R is a free and open source application. Because it is free you don’t have to worry about subscription fees, usage caps or licence managers. Just as importantly, R is open. You can inspect the source code and tinker with it as much as you want.

Leading academics and researchers use R to develop latest methods in statistics, machine learning and predictive modelling. These methods are stored in packages which can be accessed by anyone for free! There are thousands of packages available to download and use.

R is an interactive language. In R you do analysis by writing functions and scripts, not by pointing and clicking. As an interactive language (as opposed to a data-in-data-out black box), R promotes experimentation and exploration, which improves data analysis and sometimes leads to discoveries that would not have been made otherwise. Scripts document all your work, from data access to reporting, which can be re-run at any time.This makes it easier to update results when the data changes. Scripts also make it easy to automate a sequence of taks that can be integrated into other processes, such as an ETL.

One of the design principles of R was that visualtision of data through charts and graphs is an essential part of data analysis. As a result, it has excellent tools for creating graphics, from staples like bar charts to brand new graphics of your own design.

With R you are not restricted to choosing a rigid set of routines and procedures. YOu can use code and packages contributed by others in the community, or extend R with your own functions and packages. R is also excellent for mash-ups with other applications. For example you can build it into your SSIS routine, or take advantage of the new integration in SQL Server 2016.

We’ve covered, briefly, what R is. But why do you want to use it?

Why Use R?

There is a vibrant community built around R. With thousands of contributors and millions of users around the worldif you have a question about R chances are someone has answered it, or can answer it.
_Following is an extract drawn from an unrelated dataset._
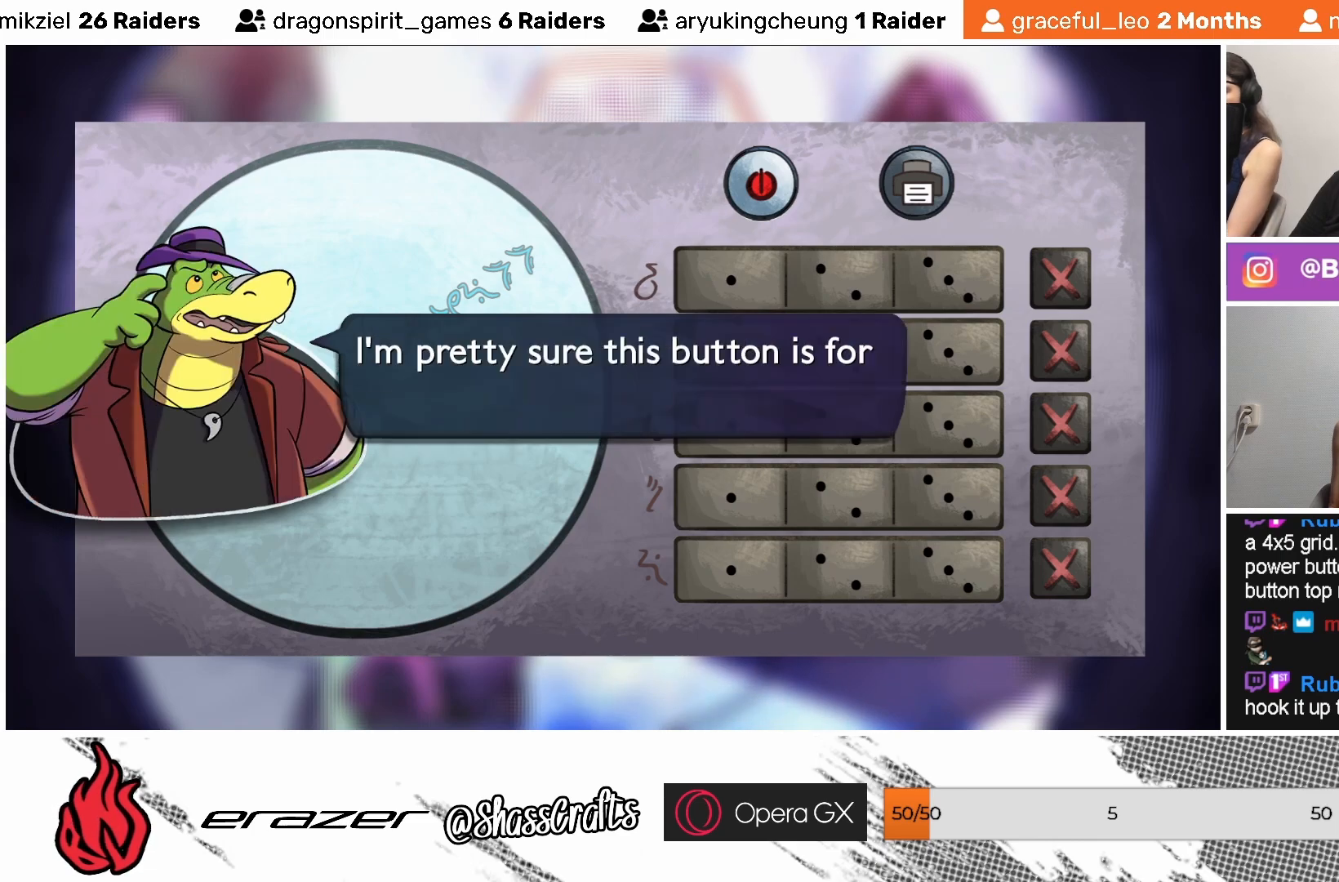
{"buttons": [], "left_stick": "center", "events": []}
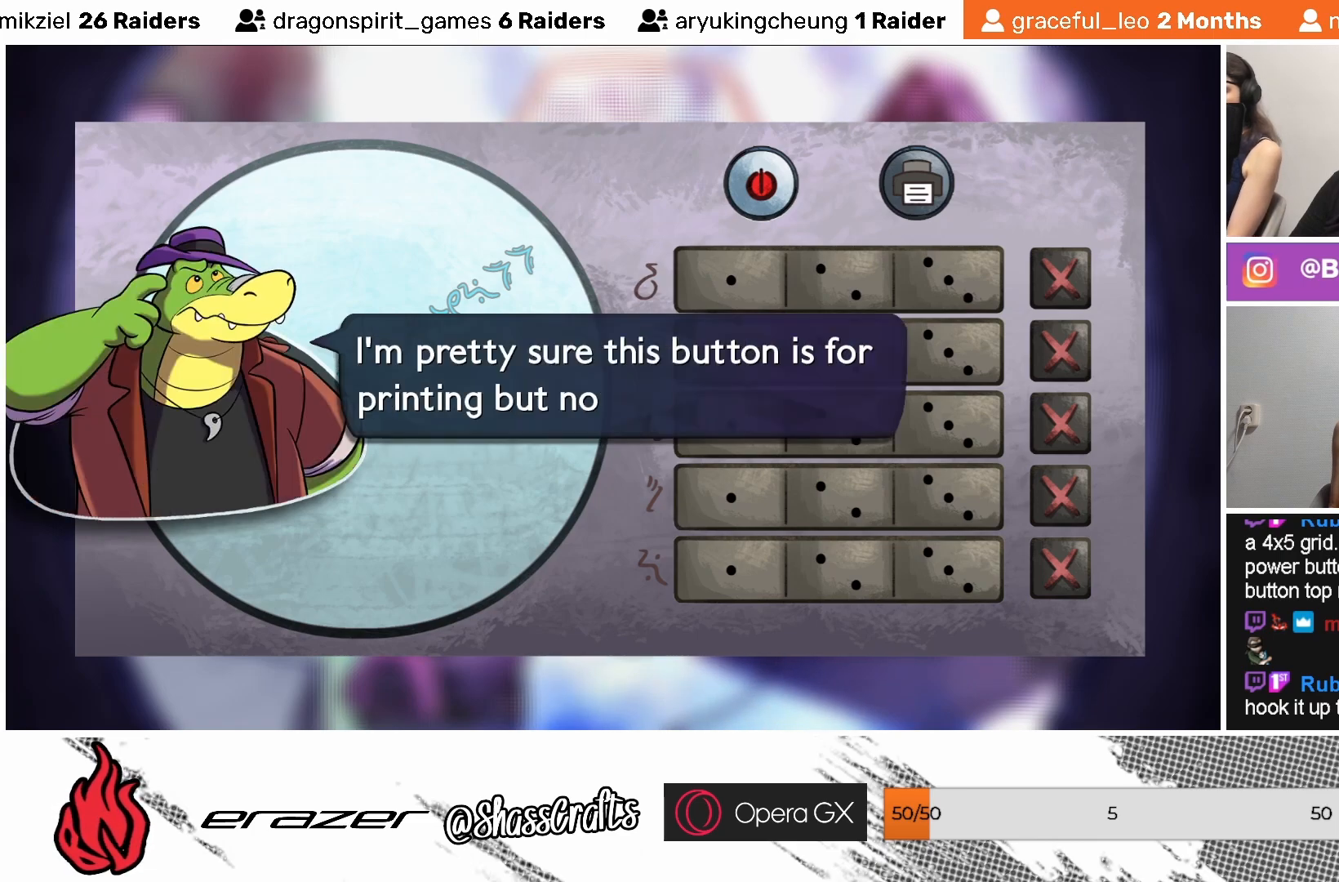
{"buttons": [], "left_stick": "center", "events": [[317, "CROSS", "down"], [383, "CROSS", "up"]]}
It is quickly becoming an integral part of the Microsoft BI stack. Since Microsoft’s acquisition of Revolution Analytics, R has been featuring in the more recent releases in the Microsoft BI world. From Power BI to SQL Server, Visual Studio to Azure ML; R is becoming an integral component of the BI stack.

Where can you learn R?

There are various books and online courses on R which can be used to quickly skill you up in this powerful language. These are some which I recommend:

EdX: Introduction to R for Data Science

Book: R Cookbook by Paul Teetor

Book: R Programming for Data Science by Roger Peng

Here, at Adatis, we run internal R training courses which mean that all of our employees have the opportunity to learn from internal subject matter experts and improve their knowledge and skills.

You can also try out the R tutor from Revolution Analytics, which is a package built for R.